Page images and extracted text:
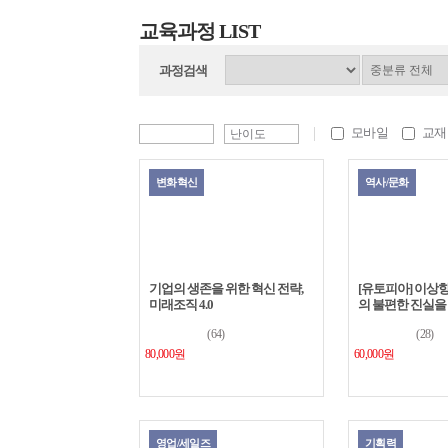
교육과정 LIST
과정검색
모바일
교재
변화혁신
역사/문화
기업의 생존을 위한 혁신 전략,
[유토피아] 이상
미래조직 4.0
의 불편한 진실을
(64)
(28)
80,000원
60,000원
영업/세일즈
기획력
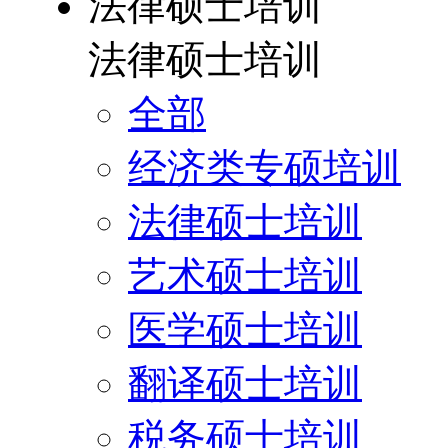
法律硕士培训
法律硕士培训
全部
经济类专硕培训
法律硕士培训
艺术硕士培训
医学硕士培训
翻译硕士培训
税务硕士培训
* * *
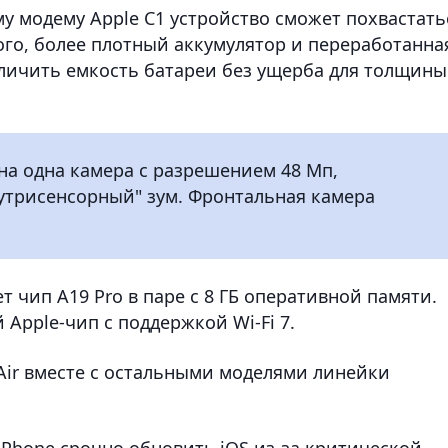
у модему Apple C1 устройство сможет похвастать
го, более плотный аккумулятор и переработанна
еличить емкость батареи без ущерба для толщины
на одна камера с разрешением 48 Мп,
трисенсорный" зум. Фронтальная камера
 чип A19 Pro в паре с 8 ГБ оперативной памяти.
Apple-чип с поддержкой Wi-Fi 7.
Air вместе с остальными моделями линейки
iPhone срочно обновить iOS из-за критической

Work order:
What lines of the data include the word "Apple"? Copy each of them.

Problem solution:
у модему Apple C1 устройство сможет похвастать
Apple-чип с поддержкой Wi-Fi 7.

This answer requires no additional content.